Monsieur le sénateur, la réponse que le Gouvernement souhaite apporter aux collectivités concernées par ces événements peut se résumer en une réaction rapide, une relation responsable avec les collectivités et les assureurs et une réflexion constructive tournée vers l'avenir.

M. le président. La parole est à M. Christian Cambon.

M. Christian Cambon. Monsieur le ministre, je vous remercie de votre réponse et des initiatives qui ont été prises.

Nous avons été particulièrement sensibles au dialogue qui s'est noué avec les assureurs, car il était important de les faire réfléchir sur ces questions.

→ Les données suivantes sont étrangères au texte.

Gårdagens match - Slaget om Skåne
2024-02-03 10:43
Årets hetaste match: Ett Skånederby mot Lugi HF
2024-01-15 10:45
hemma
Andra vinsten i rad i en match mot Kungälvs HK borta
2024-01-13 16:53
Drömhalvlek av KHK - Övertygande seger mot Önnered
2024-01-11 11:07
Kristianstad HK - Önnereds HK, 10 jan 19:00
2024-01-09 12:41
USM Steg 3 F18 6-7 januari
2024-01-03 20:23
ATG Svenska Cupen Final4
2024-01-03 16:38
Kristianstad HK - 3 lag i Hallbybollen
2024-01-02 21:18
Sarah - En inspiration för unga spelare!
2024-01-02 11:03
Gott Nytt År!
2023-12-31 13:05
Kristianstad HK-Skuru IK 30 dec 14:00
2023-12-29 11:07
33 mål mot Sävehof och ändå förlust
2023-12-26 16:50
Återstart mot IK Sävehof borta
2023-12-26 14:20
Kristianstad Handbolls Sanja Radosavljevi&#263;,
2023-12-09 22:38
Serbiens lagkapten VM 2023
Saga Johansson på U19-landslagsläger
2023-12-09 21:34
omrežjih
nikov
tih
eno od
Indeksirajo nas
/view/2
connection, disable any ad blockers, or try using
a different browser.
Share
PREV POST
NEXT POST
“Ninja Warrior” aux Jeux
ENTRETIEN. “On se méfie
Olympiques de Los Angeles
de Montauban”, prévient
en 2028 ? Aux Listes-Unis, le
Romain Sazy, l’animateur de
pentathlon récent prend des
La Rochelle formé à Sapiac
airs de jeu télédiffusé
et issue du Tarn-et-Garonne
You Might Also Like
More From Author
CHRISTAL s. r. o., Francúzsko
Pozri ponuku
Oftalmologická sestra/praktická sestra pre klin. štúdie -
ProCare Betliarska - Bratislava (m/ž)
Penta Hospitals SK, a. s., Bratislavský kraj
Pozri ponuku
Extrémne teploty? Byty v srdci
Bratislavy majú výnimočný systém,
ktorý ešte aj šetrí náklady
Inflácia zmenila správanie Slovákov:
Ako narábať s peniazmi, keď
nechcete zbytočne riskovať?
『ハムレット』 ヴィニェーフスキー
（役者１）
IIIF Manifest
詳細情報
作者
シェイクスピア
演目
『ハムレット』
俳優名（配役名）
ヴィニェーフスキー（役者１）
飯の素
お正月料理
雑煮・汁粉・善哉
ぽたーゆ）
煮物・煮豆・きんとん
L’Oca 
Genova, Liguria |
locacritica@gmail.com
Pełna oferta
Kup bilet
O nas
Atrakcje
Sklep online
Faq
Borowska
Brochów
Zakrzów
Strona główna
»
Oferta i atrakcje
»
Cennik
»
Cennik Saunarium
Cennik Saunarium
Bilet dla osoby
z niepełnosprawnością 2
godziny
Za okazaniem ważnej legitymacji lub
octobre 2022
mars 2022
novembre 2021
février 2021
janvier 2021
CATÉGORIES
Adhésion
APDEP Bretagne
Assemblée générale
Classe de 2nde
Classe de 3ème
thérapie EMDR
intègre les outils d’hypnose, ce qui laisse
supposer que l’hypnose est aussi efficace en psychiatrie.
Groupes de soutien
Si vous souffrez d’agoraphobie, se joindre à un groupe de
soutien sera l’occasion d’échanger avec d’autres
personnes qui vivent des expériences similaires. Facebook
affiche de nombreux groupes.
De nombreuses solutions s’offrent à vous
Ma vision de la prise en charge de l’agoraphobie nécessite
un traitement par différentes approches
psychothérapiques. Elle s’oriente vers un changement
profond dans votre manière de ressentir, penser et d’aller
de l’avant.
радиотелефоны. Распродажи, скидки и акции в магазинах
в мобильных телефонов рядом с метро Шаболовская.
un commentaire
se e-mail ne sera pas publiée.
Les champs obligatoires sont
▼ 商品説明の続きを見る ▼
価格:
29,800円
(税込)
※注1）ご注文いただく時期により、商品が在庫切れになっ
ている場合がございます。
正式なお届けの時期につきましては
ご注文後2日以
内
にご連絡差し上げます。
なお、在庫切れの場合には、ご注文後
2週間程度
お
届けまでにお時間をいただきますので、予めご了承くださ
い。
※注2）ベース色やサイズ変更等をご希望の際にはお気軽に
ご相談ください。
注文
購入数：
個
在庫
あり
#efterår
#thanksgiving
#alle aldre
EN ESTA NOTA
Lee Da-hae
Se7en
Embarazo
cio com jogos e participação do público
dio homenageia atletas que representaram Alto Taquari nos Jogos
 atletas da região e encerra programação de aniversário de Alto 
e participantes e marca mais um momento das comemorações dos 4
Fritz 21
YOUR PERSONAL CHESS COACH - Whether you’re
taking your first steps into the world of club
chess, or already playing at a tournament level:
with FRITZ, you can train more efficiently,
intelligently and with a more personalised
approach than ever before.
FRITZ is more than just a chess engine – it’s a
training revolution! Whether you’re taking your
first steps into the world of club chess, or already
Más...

Par ailleurs, j'ai apprécié l'ouverture que vous faites en proposant d'examiner cas par cas la situation des communes qui connaissent de grandes difficultés financières.

S'agissant de la recherche des responsabilités, comme vous le savez, monsieur le ministre, ces émeutes se caractérisent malheureusement par le fait qu'elles impliquent souvent de jeunes manifestants. Vous avez eu la gentillesse de citer l'exemple de Saint-Maurice, qui a vu sa crèche de soixante berceaux détruite. Le coût de la remise en état de l'établissement, qui s'élève à 350 000 euros, ne sera que partiellement indemnisé par les assurances. Les auteurs de cette destruction sont vraisemblablement trois jeunes âgés de quatorze ans et demi dont les parents sont insolvables. Les recherches de responsabilités seront donc très simples !

Quoi qu'il en soit, monsieur le ministre, je vous remercie des ouvertures que vous avez faites et dont je ferai part aux communes concernées.